There was a deadlock occurring between two classes A and B, they both have a bunch of synchronized methods and need each other at some point.

My solution is to remove 'Synchronized' from methods in class A and use a thread-safe CopyOnWriteArrayList class for the collection of listeners. The CopyOnWrteArrayList provides lock-free list traversal. Therefore, the lock contention between class A and class B is relieved.

In CopyOnWrteArrayList APIDoc, it states: "This class implements a variant of java.util.ArrayList in which all mutative operations (add, set, and so on) are implemented by making a fresh copy of the underlying array. This is ordinarily too costly, but it becomes attractive when traversal operations vastly overwhelm mutations, and, especially, when you cannot or don't want to synchronize traversals, yet need to preclude interference among concurrent threads...".

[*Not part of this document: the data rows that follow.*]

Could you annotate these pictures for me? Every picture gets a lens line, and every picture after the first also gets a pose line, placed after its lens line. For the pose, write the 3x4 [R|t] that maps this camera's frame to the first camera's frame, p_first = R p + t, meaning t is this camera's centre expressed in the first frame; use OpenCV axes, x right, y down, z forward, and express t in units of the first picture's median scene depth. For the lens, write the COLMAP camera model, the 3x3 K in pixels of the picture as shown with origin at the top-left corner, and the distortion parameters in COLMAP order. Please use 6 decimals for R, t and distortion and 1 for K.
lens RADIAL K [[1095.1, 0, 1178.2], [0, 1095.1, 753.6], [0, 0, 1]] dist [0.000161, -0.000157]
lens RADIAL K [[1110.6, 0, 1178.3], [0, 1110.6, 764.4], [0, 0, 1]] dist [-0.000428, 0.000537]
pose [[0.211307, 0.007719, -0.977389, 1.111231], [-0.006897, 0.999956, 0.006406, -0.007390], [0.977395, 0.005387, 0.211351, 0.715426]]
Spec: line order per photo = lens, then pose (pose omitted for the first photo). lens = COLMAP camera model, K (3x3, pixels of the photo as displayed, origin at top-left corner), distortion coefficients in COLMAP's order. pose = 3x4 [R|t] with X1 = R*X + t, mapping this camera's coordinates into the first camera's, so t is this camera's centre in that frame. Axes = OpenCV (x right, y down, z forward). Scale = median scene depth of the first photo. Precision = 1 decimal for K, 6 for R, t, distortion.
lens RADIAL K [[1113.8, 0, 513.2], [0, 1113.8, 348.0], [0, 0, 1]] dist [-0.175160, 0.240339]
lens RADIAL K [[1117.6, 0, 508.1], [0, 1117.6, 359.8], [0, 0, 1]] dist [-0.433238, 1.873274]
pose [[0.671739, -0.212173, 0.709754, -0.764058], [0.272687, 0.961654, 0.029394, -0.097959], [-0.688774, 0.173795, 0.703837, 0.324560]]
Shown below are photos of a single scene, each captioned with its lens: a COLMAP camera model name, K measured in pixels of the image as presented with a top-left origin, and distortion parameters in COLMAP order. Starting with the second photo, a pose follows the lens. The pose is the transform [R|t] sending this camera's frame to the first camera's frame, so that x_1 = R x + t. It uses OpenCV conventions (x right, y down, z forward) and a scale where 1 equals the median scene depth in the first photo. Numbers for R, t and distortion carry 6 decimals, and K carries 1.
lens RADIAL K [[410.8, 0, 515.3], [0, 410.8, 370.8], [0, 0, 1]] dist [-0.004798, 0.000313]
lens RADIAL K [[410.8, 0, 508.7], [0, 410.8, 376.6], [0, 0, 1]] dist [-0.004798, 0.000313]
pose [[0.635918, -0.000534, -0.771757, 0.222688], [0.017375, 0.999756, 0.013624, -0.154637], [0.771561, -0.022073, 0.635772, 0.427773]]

The synchronized collections wrappers, synchronizedMap and synchronizedList, are sometimes called conditionally thread-safe.

Map m = Collections.synchronizedMap(new HashMap());
List l = Collections.synchronizedList(new ArrayList());

// put-if-absent idiom -- contains a race condition
// may require external synchronization
if (!map.containsKey(key))
map.put(key, value);

// ad-hoc iteration -- contains race conditions
// may require external synchronization
for (int i=0; i<list.size(); i++) {
doSomething(list.get(i));
}

// normal iteration -- can throw ConcurrentModificationException
// may require external synchronization
for (Iterator i=list.iterator(); i.hasNext(); ) {
doSomething(i.next());
}

As discussed in this article, the java concurrent package provides some other classes such as ConcurrentHashMap, they aim to reduce lock granularity and perform better than old JDK ones.

Also, in java.util.concurrent.atomic package, there are a bunch of classes such as A AtomicBoolean, provide lock-free alternate. It is a wrapper for 'volatile boolean'. The difference between volatile and synchronized are well discussed in this blog. Basically it is about thread copy of variable, main memory and the synchronization between them.